O Senado aprovou nesta quarta-feira (20) a Proposta de Emenda à Constituição (PEC) 17/2019, que torna a proteção de dados pessoais, inclusive nos meios digitais, um direito fundamental previsto na Constituição. A PEC também remete privativamente à União a função de legislar sobre o tema. O texto segue agora para promulgação em sessão do Congresso Nacional.

O Senado aprovou nesta quarta-feira (20) a Proposta de Emenda à Constituição (PEC) 17/2019, que torna a proteção de dados pessoais, inclusive nos meios digitais, um direito fundamental previsto na Constituição. A PEC também remete privativamente à União a função de legislar sobre o tema. O texto segue agora para promulgação em sessão do Congresso Nacional.

A PEC foi aprovada no Senado, em julho de 2019. Em seguida, foi enviada à Câmara dos Deputados, que aprovou o texto, com mudanças, no último dia 31 de agosto. Por causa dessas alterações, aprovadas na forma de um substitutivo (texto alternativo), a matéria voltou para nova análise dos senadores.

Consta que a redação da Câmara fez apenas duas alterações no texto anteriormente aprovado no Senado. A primeira, apenas para ajuste de forma, estabeleceu a proteção dos dados pessoais como direito individual em comando específico, ao invés de tratar essa proteção no mesmo mandamento que garante ao indivíduo a inviolabilidade de suas comunicações.
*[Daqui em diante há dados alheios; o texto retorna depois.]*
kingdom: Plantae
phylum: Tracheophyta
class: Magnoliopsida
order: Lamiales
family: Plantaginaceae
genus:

Em nota, o Senado também informou que a segunda modificação foi de mérito, atribuindo à União as competências de organizar e fiscalizar a proteção e o tratamento de dados pessoais, de acordo com a lei. Permaneceram inalteradas a previsão da competência privativa da União para legislar sobre a matéria e a cláusula de vigência da proposta – que prevê que a medida entra em vigor na data de sua publicação.

De acordo com a nota, a previsão da PEC que atribui à União as competências de organizar e fiscalizar o tratamento dos dados pessoais dos indivíduos oferece agora “abrigo constitucional” ao funcionamento da Autoridade Nacional de Proteção de Dados (ANPD), prevista na Lei Geral de Proteção de Dados (LGPD – Lei 13.709, de 2018). ”Essa PEC não deixa qualquer margem de dúvida para qualquer evolução normativa condicionada aos termos da LGPD. É uma PEC pioneira, que retrata a importância do tema”.

A proposta é oportuna e de grande relevância, por dar mais proteção aos dados pessoais do cidadão brasileiro.